## Activity:
If a picture appears, leave it out, and reproduce exactly the lines from the start of the listing below through the one bearing "- [ ] Use Next/Image component".

## Data for the task:

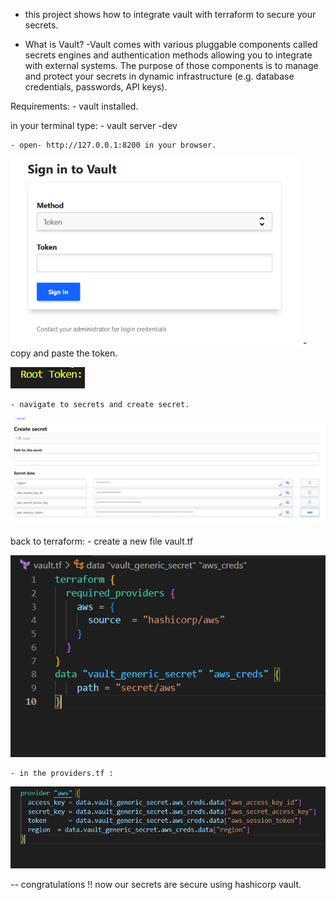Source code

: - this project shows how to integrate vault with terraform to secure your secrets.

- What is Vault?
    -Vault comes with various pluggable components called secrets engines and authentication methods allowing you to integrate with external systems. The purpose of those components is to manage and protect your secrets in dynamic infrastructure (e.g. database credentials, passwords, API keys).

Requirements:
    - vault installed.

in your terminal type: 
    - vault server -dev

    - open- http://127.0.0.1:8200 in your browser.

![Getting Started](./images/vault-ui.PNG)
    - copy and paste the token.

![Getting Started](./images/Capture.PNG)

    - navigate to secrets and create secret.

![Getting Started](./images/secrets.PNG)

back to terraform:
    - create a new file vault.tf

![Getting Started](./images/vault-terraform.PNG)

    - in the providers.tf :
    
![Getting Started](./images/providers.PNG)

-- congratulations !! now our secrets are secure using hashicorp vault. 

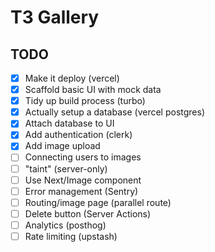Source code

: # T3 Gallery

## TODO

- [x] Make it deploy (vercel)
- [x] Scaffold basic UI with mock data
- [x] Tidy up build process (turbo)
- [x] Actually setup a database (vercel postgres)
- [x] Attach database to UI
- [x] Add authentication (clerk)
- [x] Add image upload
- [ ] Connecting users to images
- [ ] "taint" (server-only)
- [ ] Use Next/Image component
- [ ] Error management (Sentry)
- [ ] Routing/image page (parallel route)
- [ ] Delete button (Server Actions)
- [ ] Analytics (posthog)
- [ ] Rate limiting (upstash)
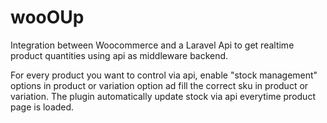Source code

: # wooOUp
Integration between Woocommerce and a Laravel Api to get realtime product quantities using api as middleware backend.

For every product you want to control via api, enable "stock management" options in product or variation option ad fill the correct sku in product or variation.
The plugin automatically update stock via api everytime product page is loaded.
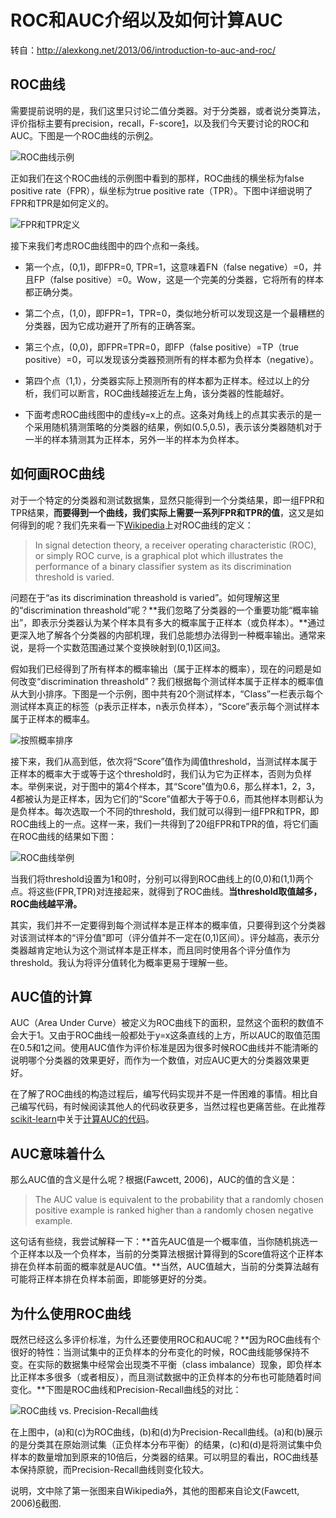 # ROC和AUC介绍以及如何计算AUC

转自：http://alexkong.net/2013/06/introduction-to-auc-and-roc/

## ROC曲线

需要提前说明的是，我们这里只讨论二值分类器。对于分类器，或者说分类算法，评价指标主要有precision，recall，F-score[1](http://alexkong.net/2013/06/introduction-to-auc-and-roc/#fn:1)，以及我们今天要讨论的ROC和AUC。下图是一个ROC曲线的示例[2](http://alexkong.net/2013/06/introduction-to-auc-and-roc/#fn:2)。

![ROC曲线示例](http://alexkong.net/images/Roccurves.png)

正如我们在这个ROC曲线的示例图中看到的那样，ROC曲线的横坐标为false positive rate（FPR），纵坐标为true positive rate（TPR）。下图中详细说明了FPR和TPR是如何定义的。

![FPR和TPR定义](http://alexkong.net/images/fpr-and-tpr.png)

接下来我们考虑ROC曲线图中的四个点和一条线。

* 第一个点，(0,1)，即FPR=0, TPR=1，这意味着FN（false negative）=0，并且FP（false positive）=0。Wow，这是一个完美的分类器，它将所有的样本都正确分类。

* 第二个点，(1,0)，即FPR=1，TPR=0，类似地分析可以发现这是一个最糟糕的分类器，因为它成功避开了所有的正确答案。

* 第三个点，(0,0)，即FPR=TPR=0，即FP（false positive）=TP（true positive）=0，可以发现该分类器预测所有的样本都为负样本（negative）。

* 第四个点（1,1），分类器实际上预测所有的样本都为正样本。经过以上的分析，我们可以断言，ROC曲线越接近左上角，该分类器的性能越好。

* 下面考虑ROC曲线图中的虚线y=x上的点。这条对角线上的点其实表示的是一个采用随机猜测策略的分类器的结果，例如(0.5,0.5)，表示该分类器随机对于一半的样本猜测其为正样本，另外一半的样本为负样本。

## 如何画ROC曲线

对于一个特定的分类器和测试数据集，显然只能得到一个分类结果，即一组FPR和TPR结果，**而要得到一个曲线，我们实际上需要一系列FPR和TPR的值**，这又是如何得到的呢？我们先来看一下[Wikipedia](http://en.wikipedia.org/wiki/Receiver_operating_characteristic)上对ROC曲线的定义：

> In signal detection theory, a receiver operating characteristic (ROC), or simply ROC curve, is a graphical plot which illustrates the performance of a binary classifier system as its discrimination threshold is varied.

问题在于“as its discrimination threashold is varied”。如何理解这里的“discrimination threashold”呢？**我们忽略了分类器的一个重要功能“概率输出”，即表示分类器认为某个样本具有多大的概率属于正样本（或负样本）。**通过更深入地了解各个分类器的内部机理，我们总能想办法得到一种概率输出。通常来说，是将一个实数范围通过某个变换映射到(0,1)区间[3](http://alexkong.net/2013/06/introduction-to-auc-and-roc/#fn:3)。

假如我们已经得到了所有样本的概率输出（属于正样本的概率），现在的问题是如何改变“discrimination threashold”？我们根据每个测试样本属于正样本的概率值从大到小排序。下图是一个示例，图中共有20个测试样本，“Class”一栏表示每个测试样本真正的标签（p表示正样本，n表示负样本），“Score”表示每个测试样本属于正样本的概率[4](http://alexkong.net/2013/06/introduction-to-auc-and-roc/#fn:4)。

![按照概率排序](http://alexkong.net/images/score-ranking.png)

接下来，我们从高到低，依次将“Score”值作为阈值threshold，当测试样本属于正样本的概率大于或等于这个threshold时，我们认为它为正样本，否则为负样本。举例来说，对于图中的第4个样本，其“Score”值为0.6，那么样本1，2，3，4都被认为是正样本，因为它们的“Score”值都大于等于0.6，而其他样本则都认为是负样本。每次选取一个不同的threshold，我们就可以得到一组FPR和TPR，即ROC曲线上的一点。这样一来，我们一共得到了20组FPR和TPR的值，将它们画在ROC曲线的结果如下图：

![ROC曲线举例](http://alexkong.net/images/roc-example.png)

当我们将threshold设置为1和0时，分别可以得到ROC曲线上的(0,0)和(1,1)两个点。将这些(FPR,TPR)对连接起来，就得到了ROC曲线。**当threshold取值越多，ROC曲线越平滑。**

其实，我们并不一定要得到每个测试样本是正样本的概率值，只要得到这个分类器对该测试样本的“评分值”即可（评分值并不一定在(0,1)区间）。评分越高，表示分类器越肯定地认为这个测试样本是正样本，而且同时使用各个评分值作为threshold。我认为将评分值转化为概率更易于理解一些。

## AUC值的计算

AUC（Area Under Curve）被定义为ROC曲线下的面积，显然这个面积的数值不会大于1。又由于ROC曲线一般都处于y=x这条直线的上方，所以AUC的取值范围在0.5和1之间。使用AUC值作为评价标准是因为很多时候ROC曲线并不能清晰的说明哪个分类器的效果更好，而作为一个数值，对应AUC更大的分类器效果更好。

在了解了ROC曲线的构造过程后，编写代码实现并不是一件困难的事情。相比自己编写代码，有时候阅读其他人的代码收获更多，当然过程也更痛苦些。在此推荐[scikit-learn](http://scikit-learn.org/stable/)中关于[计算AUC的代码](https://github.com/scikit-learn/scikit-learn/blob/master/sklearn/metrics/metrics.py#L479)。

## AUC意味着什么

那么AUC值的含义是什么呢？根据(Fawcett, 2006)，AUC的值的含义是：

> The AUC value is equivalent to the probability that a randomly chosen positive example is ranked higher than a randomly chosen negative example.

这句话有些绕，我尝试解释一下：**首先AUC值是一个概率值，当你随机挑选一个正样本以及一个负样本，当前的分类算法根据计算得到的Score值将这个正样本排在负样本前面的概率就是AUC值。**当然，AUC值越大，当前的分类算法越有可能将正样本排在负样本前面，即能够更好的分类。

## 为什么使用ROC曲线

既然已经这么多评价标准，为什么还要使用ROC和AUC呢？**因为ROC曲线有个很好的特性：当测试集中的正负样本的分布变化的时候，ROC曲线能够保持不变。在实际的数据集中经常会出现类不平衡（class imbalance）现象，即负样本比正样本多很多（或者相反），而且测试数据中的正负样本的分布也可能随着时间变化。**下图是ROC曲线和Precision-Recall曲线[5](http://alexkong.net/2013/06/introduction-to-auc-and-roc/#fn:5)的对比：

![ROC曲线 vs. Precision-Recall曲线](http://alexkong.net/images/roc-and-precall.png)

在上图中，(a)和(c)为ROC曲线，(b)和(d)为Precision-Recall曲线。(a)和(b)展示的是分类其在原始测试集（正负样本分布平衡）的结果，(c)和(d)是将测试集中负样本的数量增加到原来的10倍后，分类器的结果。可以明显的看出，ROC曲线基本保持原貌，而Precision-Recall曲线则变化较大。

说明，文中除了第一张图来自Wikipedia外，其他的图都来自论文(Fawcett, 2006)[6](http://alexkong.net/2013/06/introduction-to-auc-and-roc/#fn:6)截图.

## The answer:
Source code

: - this project shows how to integrate vault with terraform to secure your secrets.

- What is Vault?
    -Vault comes with various pluggable components called secrets engines and authentication methods allowing you to integrate with external systems. The purpose of those components is to manage and protect your secrets in dynamic infrastructure (e.g. database credentials, passwords, API keys).

Requirements:
    - vault installed.

in your terminal type: 
    - vault server -dev

    - open- http://127.0.0.1:8200 in your browser.

![Getting Started](./images/vault-ui.PNG)
    - copy and paste the token.

![Getting Started](./images/Capture.PNG)

    - navigate to secrets and create secret.

![Getting Started](./images/secrets.PNG)

back to terraform:
    - create a new file vault.tf

![Getting Started](./images/vault-terraform.PNG)

    - in the providers.tf :
    
![Getting Started](./images/providers.PNG)

-- congratulations !! now our secrets are secure using hashicorp vault. 

Source code

: # T3 Gallery

## TODO

- [x] Make it deploy (vercel)
- [x] Scaffold basic UI with mock data
- [x] Tidy up build process (turbo)
- [x] Actually setup a database (vercel postgres)
- [x] Attach database to UI
- [x] Add authentication (clerk)
- [x] Add image upload
- [ ] Connecting users to images
- [ ] "taint" (server-only)
- [ ] Use Next/Image component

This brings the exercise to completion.